** PROMPT **
Copy out, with no changes, the part of the entries below that opens with the line containing "common name: Dimorphic jumper" and runs through the end of the entries, both ends included. Give only those lines.

** MATERIAL TO PROCESS **
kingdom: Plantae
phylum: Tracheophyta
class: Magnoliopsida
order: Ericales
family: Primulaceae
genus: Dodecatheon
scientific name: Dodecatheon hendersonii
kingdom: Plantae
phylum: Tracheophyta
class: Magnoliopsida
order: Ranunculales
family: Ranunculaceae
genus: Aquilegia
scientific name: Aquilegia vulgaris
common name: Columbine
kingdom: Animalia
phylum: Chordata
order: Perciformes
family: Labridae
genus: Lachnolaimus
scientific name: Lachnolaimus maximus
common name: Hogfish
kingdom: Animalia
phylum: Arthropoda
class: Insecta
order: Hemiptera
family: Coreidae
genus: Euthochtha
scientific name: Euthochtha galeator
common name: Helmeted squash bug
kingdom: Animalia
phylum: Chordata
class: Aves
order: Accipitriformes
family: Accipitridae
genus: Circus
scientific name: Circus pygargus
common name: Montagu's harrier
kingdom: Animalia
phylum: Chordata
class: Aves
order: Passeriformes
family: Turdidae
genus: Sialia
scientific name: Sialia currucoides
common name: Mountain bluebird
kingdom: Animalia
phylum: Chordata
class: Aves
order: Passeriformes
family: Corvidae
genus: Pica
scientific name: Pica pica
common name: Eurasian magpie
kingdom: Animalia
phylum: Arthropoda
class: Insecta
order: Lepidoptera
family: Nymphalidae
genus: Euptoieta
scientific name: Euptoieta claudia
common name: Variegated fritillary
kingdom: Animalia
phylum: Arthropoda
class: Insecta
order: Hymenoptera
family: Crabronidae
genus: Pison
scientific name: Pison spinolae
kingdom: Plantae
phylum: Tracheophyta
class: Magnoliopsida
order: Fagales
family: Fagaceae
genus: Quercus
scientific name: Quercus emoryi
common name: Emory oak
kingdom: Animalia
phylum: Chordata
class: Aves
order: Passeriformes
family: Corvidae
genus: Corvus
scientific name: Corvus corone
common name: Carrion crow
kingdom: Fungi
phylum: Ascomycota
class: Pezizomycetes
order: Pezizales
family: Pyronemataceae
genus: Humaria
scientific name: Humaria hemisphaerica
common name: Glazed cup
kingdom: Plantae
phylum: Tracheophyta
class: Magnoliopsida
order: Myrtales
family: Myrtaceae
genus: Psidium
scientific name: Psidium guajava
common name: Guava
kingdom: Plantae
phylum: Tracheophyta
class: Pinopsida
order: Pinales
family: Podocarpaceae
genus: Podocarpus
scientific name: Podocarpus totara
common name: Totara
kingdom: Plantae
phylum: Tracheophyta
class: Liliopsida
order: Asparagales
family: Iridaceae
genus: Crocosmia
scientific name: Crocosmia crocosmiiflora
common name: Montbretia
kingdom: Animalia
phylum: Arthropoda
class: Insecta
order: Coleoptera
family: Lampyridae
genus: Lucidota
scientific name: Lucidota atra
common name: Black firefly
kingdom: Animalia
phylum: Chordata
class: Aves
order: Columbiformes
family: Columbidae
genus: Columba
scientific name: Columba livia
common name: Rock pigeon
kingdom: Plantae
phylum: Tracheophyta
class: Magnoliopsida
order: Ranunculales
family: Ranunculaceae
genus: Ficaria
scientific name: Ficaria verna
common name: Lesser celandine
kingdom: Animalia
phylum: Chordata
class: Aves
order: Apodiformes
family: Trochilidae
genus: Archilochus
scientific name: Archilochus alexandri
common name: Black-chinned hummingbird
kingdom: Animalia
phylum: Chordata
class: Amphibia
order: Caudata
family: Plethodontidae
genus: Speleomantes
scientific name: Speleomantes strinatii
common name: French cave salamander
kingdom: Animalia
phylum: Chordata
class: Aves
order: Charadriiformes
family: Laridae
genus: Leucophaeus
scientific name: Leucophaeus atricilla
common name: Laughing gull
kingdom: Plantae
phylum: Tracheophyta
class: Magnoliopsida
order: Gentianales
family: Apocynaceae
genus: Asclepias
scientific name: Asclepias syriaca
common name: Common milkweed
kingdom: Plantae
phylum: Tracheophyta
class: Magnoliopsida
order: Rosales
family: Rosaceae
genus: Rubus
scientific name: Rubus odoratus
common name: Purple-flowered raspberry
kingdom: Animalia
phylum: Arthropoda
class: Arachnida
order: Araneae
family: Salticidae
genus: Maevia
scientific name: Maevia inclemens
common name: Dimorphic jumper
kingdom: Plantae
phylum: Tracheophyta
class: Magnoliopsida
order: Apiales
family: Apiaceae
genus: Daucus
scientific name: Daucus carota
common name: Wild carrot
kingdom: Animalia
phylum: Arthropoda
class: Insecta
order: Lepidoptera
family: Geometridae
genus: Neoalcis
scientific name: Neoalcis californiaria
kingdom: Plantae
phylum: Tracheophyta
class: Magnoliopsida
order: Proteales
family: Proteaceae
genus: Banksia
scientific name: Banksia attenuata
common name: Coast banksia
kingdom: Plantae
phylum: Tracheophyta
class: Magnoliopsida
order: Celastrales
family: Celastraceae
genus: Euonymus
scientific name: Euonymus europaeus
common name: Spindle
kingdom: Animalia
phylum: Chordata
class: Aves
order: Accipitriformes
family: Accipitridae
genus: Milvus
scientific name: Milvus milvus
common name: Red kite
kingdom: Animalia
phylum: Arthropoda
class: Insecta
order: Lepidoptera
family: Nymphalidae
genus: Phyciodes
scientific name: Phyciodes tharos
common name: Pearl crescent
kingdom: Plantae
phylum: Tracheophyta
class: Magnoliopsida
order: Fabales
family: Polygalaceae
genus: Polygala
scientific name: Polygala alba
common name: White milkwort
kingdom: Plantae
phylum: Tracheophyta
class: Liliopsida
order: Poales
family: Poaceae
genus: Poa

** RESULT **
common name: Dimorphic jumper
kingdom: Plantae
phylum: Tracheophyta
class: Magnoliopsida
order: Apiales
family: Apiaceae
genus: Daucus
scientific name: Daucus carota
common name: Wild carrot
kingdom: Animalia
phylum: Arthropoda
class: Insecta
order: Lepidoptera
family: Geometridae
genus: Neoalcis
scientific name: Neoalcis californiaria
kingdom: Plantae
phylum: Tracheophyta
class: Magnoliopsida
order: Proteales
family: Proteaceae
genus: Banksia
scientific name: Banksia attenuata
common name: Coast banksia
kingdom: Plantae
phylum: Tracheophyta
class: Magnoliopsida
order: Celastrales
family: Celastraceae
genus: Euonymus
scientific name: Euonymus europaeus
common name: Spindle
kingdom: Animalia
phylum: Chordata
class: Aves
order: Accipitriformes
family: Accipitridae
genus: Milvus
scientific name: Milvus milvus
common name: Red kite
kingdom: Animalia
phylum: Arthropoda
class: Insecta
order: Lepidoptera
family: Nymphalidae
genus: Phyciodes
scientific name: Phyciodes tharos
common name: Pearl crescent
kingdom: Plantae
phylum: Tracheophyta
class: Magnoliopsida
order: Fabales
family: Polygalaceae
genus: Polygala
scientific name: Polygala alba
common name: White milkwort
kingdom: Plantae
phylum: Tracheophyta
class: Liliopsida
order: Poales
family: Poaceae
genus: Poa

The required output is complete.